- More than 38 million records got leaked online because of people using default configurations in Microsoft Power Apps portals.
- This sensitive data that got exposed was all stored in Microsoft’s Power Apps portal service, according to researchers.
- Upon enabling certain APIs, the platform defaulted to making the corresponding data publicly accessible.
- The misconfiguration of cloud-based databases has been a serious issue over the years, exposing huge quantities of data to inappropriate access or theft.
As you know, Power Apps is Microsoft’s low-code platform for organizations to quickly develop full-fledged applications, mostly for internal use, complete with a frontend and a backend.
It really is a powerful tool, that allows you to build apps, even if you’re not well-skilled in programming.
Even though Microsoft regularly updates Power Apps with new features and capabilities, a new report might be cause for concern for organizations.
It would appear that over 38 million records have leaked online because of people using default configurations in Microsoft Power Apps portals.
The incident affected major companies such as American Airlines, Ford, the transportation and logistics company J.B. Hunt, the Maryland Department of Health, the New York City Municipal Transportation Authority, and New York City public schools.
And while the data exposures have been addressed, they show how one bad configuration setting in a popular platform can have far-reaching consequences.

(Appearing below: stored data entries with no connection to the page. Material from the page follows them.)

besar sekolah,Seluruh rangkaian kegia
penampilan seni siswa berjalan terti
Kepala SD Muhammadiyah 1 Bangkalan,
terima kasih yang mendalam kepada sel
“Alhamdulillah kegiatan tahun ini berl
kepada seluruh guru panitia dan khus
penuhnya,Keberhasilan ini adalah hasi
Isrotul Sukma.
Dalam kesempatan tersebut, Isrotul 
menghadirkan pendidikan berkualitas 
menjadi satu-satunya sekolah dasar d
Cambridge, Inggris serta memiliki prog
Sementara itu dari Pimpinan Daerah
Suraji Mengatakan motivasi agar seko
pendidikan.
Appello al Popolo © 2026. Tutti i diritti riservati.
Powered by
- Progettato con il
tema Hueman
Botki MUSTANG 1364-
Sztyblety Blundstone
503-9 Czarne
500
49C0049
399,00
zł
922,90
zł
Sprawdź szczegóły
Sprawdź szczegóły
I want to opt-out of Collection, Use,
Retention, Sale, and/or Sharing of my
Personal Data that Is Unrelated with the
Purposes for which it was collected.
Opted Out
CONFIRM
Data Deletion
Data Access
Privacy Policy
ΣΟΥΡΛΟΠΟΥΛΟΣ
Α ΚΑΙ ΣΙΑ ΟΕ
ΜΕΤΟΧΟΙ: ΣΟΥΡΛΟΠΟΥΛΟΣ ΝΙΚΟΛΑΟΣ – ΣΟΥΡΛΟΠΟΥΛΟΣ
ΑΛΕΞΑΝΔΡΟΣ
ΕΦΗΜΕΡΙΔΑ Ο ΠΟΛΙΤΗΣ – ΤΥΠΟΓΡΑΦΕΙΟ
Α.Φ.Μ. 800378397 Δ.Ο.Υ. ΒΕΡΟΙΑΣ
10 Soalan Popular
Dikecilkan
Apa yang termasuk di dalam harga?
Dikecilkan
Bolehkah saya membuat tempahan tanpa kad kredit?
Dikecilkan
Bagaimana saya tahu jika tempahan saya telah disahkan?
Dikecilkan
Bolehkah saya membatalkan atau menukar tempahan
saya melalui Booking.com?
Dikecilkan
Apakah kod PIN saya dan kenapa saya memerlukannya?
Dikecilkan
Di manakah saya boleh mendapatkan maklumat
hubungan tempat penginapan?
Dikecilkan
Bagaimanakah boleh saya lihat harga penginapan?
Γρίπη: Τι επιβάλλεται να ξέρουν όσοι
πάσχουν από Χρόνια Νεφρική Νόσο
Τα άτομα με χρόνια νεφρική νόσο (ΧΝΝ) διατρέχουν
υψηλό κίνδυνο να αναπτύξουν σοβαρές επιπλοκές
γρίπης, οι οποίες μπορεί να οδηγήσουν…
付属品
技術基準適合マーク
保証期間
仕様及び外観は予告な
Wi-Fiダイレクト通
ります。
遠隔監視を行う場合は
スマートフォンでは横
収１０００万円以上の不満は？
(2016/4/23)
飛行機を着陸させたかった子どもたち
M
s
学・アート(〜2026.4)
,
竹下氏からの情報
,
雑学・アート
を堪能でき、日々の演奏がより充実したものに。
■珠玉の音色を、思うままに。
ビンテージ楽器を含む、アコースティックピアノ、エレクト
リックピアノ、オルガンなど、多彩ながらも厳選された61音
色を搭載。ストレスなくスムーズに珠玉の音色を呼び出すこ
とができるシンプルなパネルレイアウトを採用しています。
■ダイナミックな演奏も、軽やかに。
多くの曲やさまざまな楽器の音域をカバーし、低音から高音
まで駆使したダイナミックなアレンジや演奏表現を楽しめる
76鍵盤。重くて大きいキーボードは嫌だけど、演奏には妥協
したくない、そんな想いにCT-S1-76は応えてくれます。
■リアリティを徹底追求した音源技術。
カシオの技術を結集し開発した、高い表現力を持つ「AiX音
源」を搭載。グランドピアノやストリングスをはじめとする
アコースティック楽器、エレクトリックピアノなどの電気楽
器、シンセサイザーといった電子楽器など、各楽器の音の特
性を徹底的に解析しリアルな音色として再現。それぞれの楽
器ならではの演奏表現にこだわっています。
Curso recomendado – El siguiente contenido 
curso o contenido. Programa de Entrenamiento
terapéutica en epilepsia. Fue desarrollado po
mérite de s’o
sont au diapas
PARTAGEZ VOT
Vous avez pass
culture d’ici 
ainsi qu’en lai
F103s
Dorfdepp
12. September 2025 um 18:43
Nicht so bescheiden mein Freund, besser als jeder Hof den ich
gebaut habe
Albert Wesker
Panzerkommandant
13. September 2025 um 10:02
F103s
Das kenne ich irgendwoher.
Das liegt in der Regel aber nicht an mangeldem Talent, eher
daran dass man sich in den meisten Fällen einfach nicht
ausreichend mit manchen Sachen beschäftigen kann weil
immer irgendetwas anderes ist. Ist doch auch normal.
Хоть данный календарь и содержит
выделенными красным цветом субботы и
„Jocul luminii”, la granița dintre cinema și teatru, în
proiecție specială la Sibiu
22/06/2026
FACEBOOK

Contact-tracing information exposed over the internet
The data that was exposed was all stored in Microsoft’s Power Apps portal service, which is a development platform that makes it easy to create web or mobile apps for external use.
If you need to spin up a vaccine appointment sign-up site quickly during, say, a pandemic, Power Apps portals can generate both the public-facing site and the data management backend.
Back in May, researchers from the security firm Upguard started investigating a large number of Power Apps portals that publicly exposed data that should have been private.
Among these were some Power Apps that Microsoft made for its own purposes.
However, none of the data is known to have been compromised, but the finding is still an important one, as it reveals an oversight in the design of Power Apps portals that has since been fixed.
Besides managing internal databases and offering a foundation to develop apps, the Power Apps platform also provides ready-made application programming interfaces to interact with that data.
Misconfiguration leads to vulnerability
The researchers from Upguard realized that when enabling these APIs, the platform defaulted to making the corresponding data publicly accessible.
Enabling privacy settings was a manual process and, as a result, many customers misconfigured their apps by leaving the insecure default.
We found one of these that was misconfigured to expose data and we thought, we’ve never heard of this, is this a one-off thing or is this a systemic issue? Because of the way the Power Apps portals product works, it’s very easy to quickly do a survey. And we discovered there are tons of these exposed. It was wild.
Microsoft itself exposed a number of databases in its own Power Apps portals, including an old platform called Global Payroll Services, two Business Tools Support portals, and a Customer Insights portal.
The misconfiguration of cloud-based databases has been a serious issue over the years, exposing huge quantities of data to inappropriate access or theft.
Big cloud companies like Amazon Web Services, Google Cloud Platform, and Microsoft Azure have all taken steps to store customers’ data privately by default from the start and flag potential misconfigurations, but the industry didn’t prioritize the issue until fairly recently.
The Upguard researchers couldn’t get to every entity, because there were too many, so they also disclosed the findings to Microsoft.
Users can check their portal settings with Microsoft’s tool
At the beginning of August, Microsoft announced that Power Apps portals will now default to storing API data and other information privately.
The Redmond company also released a tool customers can use to check their portal settings.
But, between Microsoft’s fixes and UpGuard’s own notifications, experts now say that the vast majority of the exposed portals, and all of the most sensitive ones, are now private.
With other things we’ve worked on, it’s public knowledge that cloud buckets can be misconfigured, so it’s not incumbent on us to help secure all of them. But no one had ever cleaned these up before, so we felt we had an ethical duty to secure at least the most sensitive ones before being able to talk about the systemic issues.